Building Systems to Enable Spatial Data Science at Scale

Date and Time of the talk: April 13 2021, 9:30 AM EDT

Information of the Speaker

Mohamed Sarwat, Arizona State University

Mohamed Sarwat is an assistant professor of computer science at Arizona State University. Dr. Sarwat is a recipient of the 2019 National Science Foundation CAREER award and was named an Early Career Distinguished Lecturer by the IEEE Mobile Data Management community in June 2019. His general research interest lies in developing robust and scalable data systems. The outcome of his research has been recognized by two best research paper awards in the IEEE International Conference on Mobile Data Management (MDM 2015) and the International Symposium on Spatial and Temporal Databases (SSTD 2011), a best of conference citation in the IEEE International Conference on Data Engineering (ICDE 2012) as well as a best vision paper award (3rd place) in SSTD 2017. Besides impact through scientific publications, Mohamed is also the co-architect of several software artifacts, which include GeoSpark (a scalable system for processing big geospatial data) that is being used by major tech companies such as Uber, Facebook and MoBike. Dr. Sarwat spent the summers of 2011 and 2012 at NEC laboratories and Microsoft Research Redmond, respectively. He is an associate editor for the GeoInformatica journal and has served as an organizer / reviewer / program committee member for major data management and spatial computing venues.

Abstract

In the last 20 years, geospatial data (extracted from GPS traces, geo-tagged social media, weather maps, natural disasters, satellites imagery, and epidemic situations) has become wildly ubiquitous. That led to the rise of spatial data science as a field, which usually refers to extracting meaningful information from geospatial data. However, the lack of scalability and interactivity in state-of-the-art spatial data systems makes it extremely difficult for a data scientist to store, retrieve, explore, analyze, visualize and learn from large-scale geospatial data.

In this talk, I will first shed light on Apache Sedona (formerly named GeoSpark), an open source data system that builds upon the core engine of Apache Spark to efficiently process large-scale geospatial data in a cluster computing environment. Internally, Sedona represents geospatial data as a SpatialRDD, which is tailored for Apache Spark in-memory data processing paradigm. Sedona allows users to write their spatial data processing tasks in Spatial SQL, compiles the input SQL into a set of optimized SpatialRDD operations, and finally executes such operations in the cluster. Since a data scientist many times applies the analysis to only a subset of the entire database, I will give an overview of Hippo a lightweight indexing scheme that outperforms de-facto database indexes such B-tree and R-tree in terms of storage and maintenance overhead, while still executing range queries (to retrieve a subset of the data) at a comparative performance to such in dexes.
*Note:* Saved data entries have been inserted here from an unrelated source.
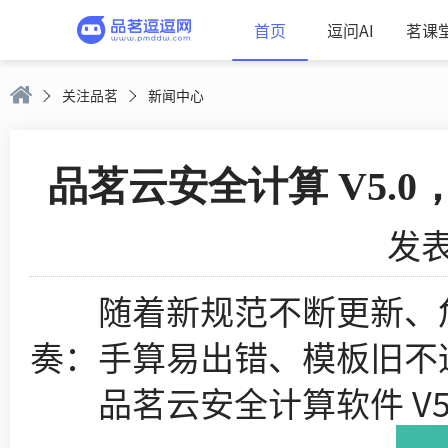
首页
逗问AI
茗课
关注品茗
新闻中心
品茗云安全计算 V5.
发表
随着新规范不断更新、危
奏：手算易出错、模板旧不
品茗云安全计算软件 V5.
Furthermore, a data scientist may sometimes allow for a slight trade-off between the accuracy and scalability of the analysis. To allow for such trade-off, I will present a sampling middleware system called Tabula, which sits between the data system and the data science tool (such as Tableau) to make the inherently iterative human-in-the-loop analysis process more seamless and interactive. Finally, I will switch gears a bit to present my future plan related to spatial data systems support for the Internet of Things (IoT) and the data science for cities initiative.